== ENTRIES SUPPLIED

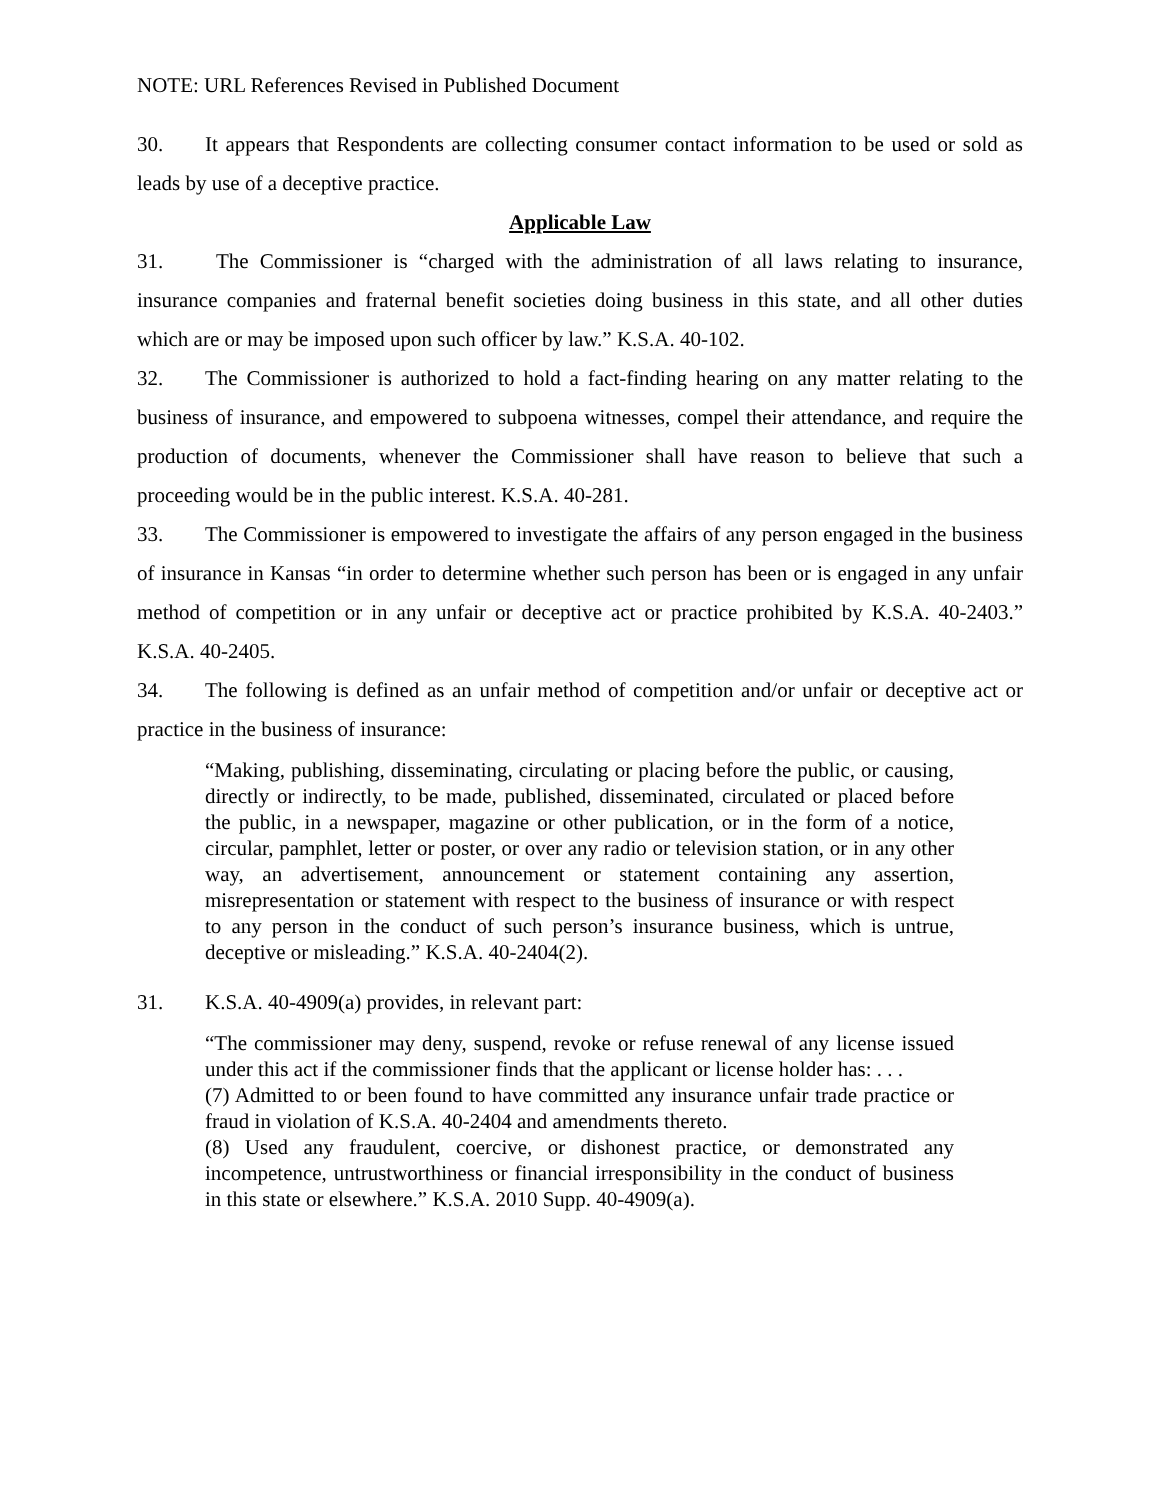NOTE: URL References Revised in Published Document
30. It appears that Respondents are collecting consumer contact information to be used or sold as leads by use of a deceptive practice.
Applicable Law
31. The Commissioner is “charged with the administration of all laws relating to insurance, insurance companies and fraternal benefit societies doing business in this state, and all other duties which are or may be imposed upon such officer by law.” K.S.A. 40-102.
32. The Commissioner is authorized to hold a fact-finding hearing on any matter relating to the business of insurance, and empowered to subpoena witnesses, compel their attendance, and require the production of documents, whenever the Commissioner shall have reason to believe that such a proceeding would be in the public interest. K.S.A. 40-281.
33. The Commissioner is empowered to investigate the affairs of any person engaged in the business of insurance in Kansas “in order to determine whether such person has been or is engaged in any unfair method of competition or in any unfair or deceptive act or practice prohibited by K.S.A. 40-2403.” K.S.A. 40-2405.
34. The following is defined as an unfair method of competition and/or unfair or deceptive act or practice in the business of insurance:
“Making, publishing, disseminating, circulating or placing before the public, or causing, directly or indirectly, to be made, published, disseminated, circulated or placed before the public, in a newspaper, magazine or other publication, or in the form of a notice, circular, pamphlet, letter or poster, or over any radio or television station, or in any other way, an advertisement, announcement or statement containing any assertion, misrepresentation or statement with respect to the business of insurance or with respect to any person in the conduct of such person’s insurance business, which is untrue, deceptive or misleading.” K.S.A. 40-2404(2).
31. K.S.A. 40-4909(a) provides, in relevant part:
“The commissioner may deny, suspend, revoke or refuse renewal of any license issued under this act if the commissioner finds that the applicant or license holder has: . . .
(7) Admitted to or been found to have committed any insurance unfair trade practice or fraud in violation of K.S.A. 40-2404 and amendments thereto.
(8) Used any fraudulent, coercive, or dishonest practice, or demonstrated any incompetence, untrustworthiness or financial irresponsibility in the conduct of business in this state or elsewhere.” K.S.A. 2010 Supp. 40-4909(a).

====

Where does the word "method" appear in the records above? Return every line that holds it.

33. The Commissioner is empowered to investigate the affairs of any person engaged in the business of insurance in Kansas “in order to determine whether such person has been or is engaged in any unfair method of competition or in any unfair or deceptive act or practice prohibited by K.S.A. 40-2403.” K.S.A. 40-2405.
34. The following is defined as an unfair method of competition and/or unfair or deceptive act or practice in the business of insurance:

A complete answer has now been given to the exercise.